1. WHAT YOU MIGHT BE DOING: Bringing up things kids did previously.
We are all human. We make mistakes. And guess what- nobody likes to have those mistakes brought up, especially in front of their friends or peers. Here are some examples:
Have you had a kid drop a beaker? Next time she comes to pick up lab supplies, don’t say “let’s not drop it again!” because I can promise you she didn’t do it on purpose the first time, and now she won’t want to participate in the lab because she is so worried about breaking something.
WHAT TO DO INSTEAD: Instead, try to not put the student on the spot, but give gentle reminders to the entire class. Using the broken beaker example, when ALL students come to pick up their supplies, keep repeating “Use two hands please” so she gets the reminder without being singled out.
2. WHAT YOU MIGHT BE DOING: Punishing behaviors you want to see.
I know this sounds like something you would never do, but if you think about it, you’ve probably done it. Do you have a student that comes to class tardy almost every day? I have plenty…. and it is super frustrating. Lets say Jesse has a bad habit of coming to class 5 minutes late. You’ve talked to Jesse about it and even called home. Finally Jesse comes to class on time and when he enters you look at him and say “FINALLY!” or “Am I seeing things?” Even if you are joking, these comments will likely make Jesse feel uncomfortable when he should instead be getting positive reinforcement.

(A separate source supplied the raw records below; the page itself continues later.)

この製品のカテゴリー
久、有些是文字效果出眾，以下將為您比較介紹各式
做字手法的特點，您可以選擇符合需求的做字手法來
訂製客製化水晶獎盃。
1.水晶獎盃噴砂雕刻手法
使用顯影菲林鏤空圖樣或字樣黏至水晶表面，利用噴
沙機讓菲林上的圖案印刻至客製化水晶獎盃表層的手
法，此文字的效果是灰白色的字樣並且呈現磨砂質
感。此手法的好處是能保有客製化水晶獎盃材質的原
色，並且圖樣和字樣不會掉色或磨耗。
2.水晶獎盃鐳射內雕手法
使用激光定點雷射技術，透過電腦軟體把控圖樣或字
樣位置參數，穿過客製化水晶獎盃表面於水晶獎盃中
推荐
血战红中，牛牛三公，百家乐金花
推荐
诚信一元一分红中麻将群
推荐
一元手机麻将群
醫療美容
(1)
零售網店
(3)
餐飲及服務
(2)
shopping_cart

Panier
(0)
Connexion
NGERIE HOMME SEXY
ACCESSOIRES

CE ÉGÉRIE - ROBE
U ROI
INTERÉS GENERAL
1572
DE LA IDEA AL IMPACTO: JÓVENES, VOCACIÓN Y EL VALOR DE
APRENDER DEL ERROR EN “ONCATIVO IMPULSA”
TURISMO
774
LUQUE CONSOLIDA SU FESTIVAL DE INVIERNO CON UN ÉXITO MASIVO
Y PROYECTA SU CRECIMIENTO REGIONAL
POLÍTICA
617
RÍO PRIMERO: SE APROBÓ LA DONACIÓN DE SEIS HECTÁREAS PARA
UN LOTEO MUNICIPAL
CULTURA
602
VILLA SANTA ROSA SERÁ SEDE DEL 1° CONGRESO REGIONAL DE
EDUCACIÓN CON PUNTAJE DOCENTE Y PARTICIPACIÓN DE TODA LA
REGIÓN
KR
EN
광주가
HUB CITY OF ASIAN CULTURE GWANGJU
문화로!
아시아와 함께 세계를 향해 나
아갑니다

WHAT TO DO INSTEAD: Instead, reinforce the behavior with a positive comment like “Hi Jesse, I’m so glad to see you!” or “I really appreciate you making an effort to be here early today.”
3. WHAT YOU MIGHT BE DOING: Being inconsistent with with consequences.
This is the number one thing students will call you out on if you ever do it. For example, you walk by Vanessa who should be on task but is on her phone and you say “Vanessa, please put the phone away.” Then 10 minutes later you see Ricardo on his phone and take it away until the end of the class period. I can promise you, Ricardo isn’t going to give up that phone without an argument if you aren’t being equitable.
WHAT TO DO INSTEAD: Try and do your best to be consistent with your consequences at all times. While there are sometimes exceptions to this rule (IEP accommodations, doctors notes for extra bathroom breaks, etc) try and be conscious of being fair to all students, even the ones that are repeat offenders. And when you do make a mistake and a student yells “that’s not fair!”… own it. They will respect you more when you admit you were in the wrong opposed you answering “life’s not fair” (even if that is what is crossing your mind).
Overall, building positive relationships with your students is key to them learning. As Rita Pierson says, “kids can’t learn from people they don’t like.” So even when you are having a bad day and you want to crawl under your desk and cry (I’ve been there), try your best to take a deep breath and build the kids up, not down.